[Work item]
Transcribe every one of the records below line for line without changing anything, and leave the pictures out.

[Provided entries]

⁂

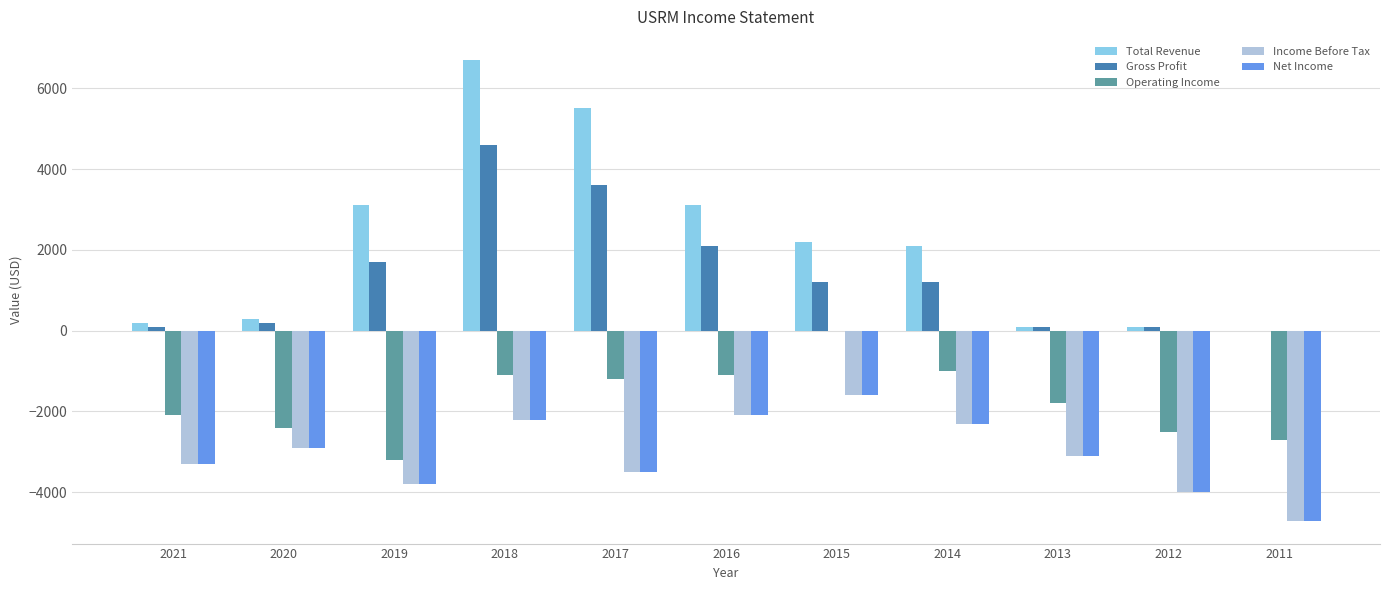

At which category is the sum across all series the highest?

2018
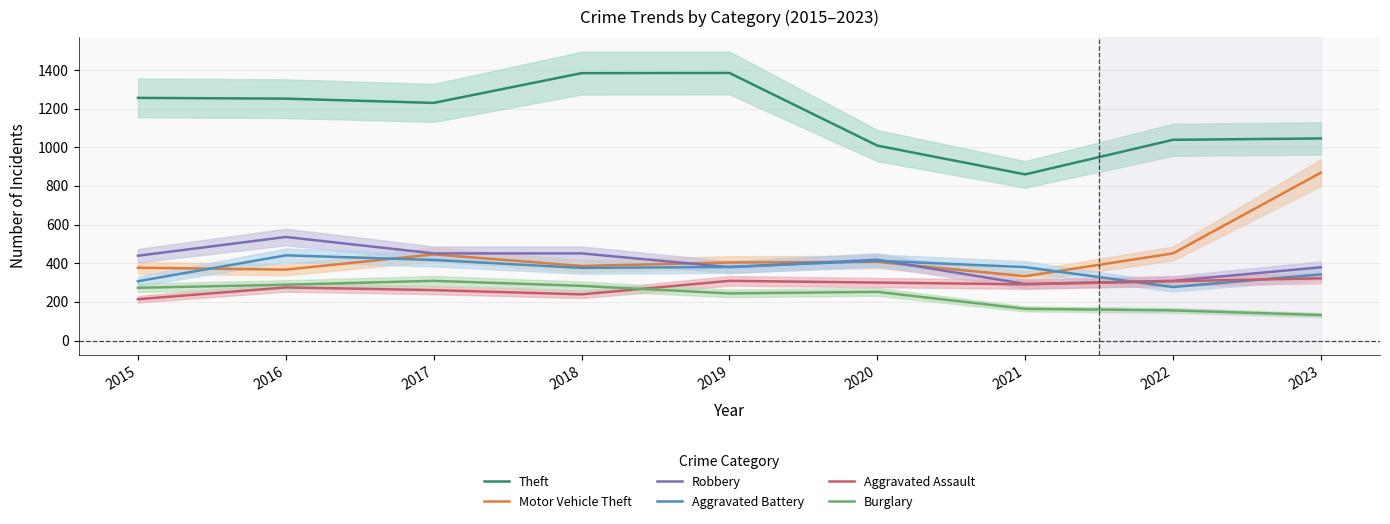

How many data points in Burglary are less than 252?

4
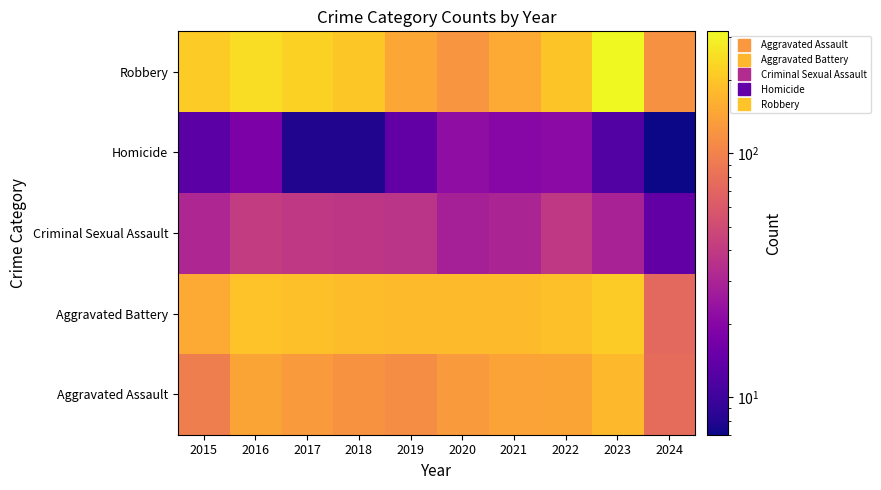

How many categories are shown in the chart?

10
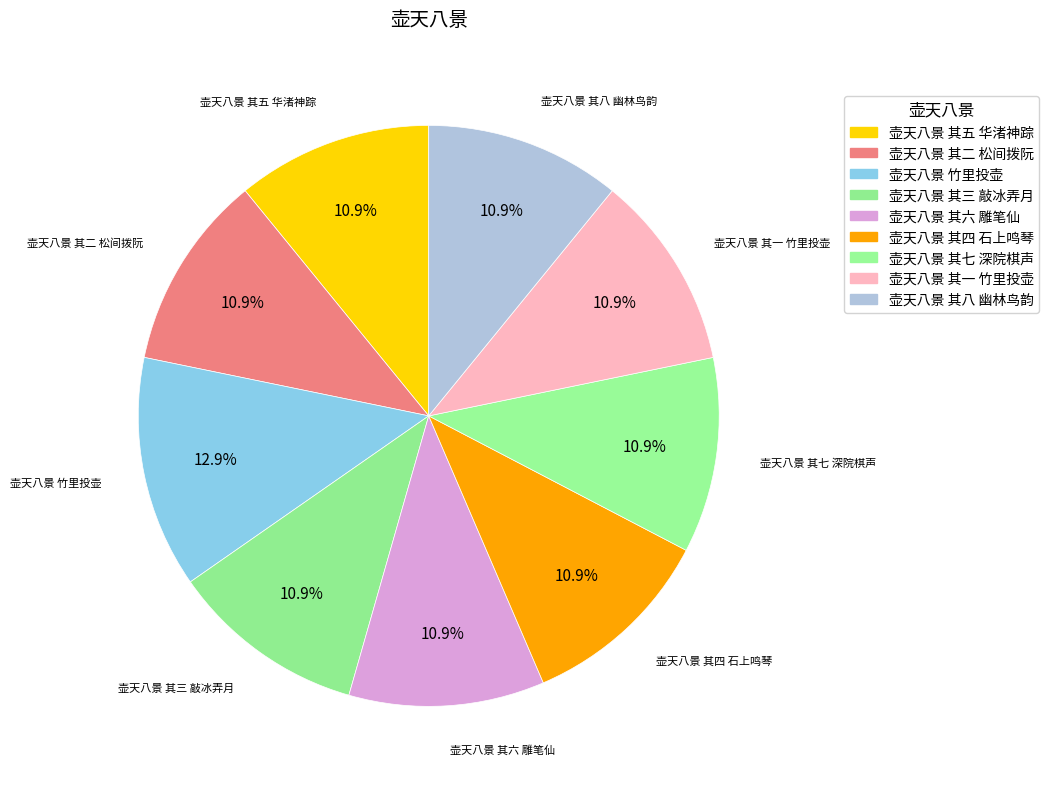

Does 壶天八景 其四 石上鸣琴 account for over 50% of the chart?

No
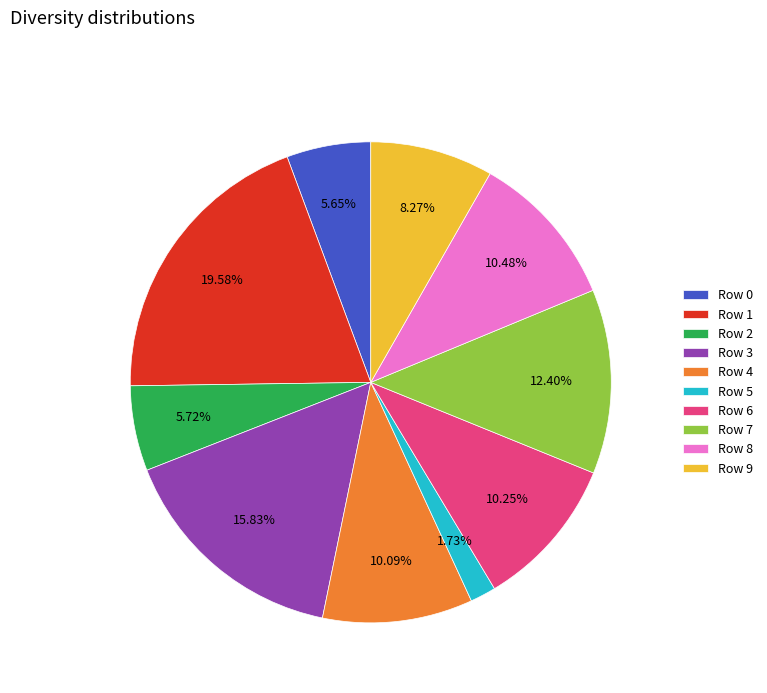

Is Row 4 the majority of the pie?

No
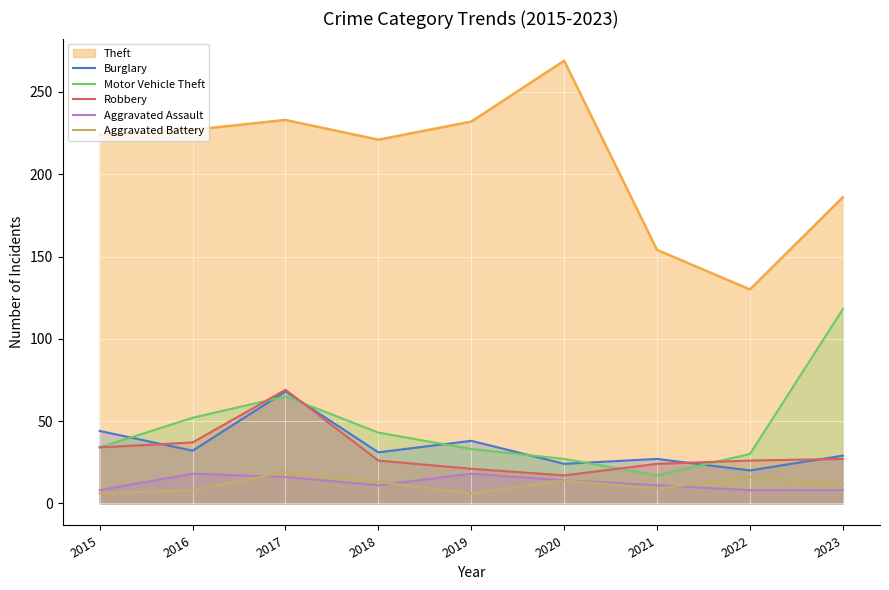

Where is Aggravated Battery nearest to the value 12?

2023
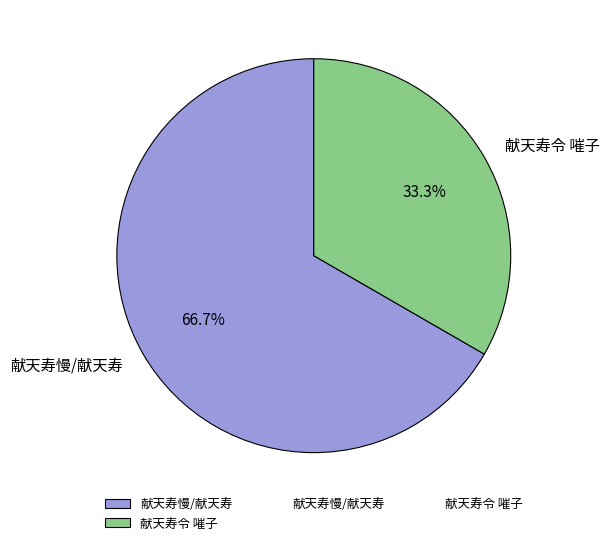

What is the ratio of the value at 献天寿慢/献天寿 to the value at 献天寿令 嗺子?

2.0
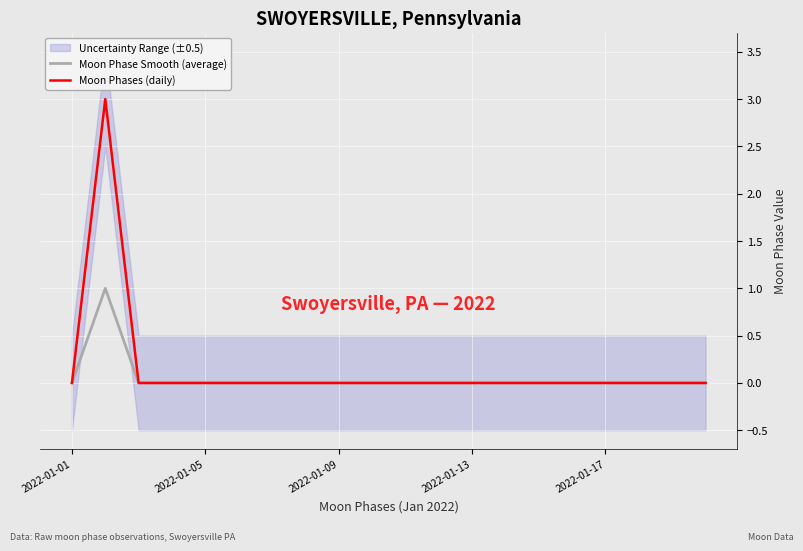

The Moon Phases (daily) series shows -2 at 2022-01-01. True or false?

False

⁂

[Task answer]
At which category is the sum across all series the highest?

2018

How many data points in Burglary are less than 252?

4

How many categories are shown in the chart?

10

Does 壶天八景 其四 石上鸣琴 account for over 50% of the chart?

No

Is Row 4 the majority of the pie?

No

Where is Aggravated Battery nearest to the value 12?

2023

What is the ratio of the value at 献天寿慢/献天寿 to the value at 献天寿令 嗺子?

2.0

The Moon Phases (daily) series shows -2 at 2022-01-01. True or false?

False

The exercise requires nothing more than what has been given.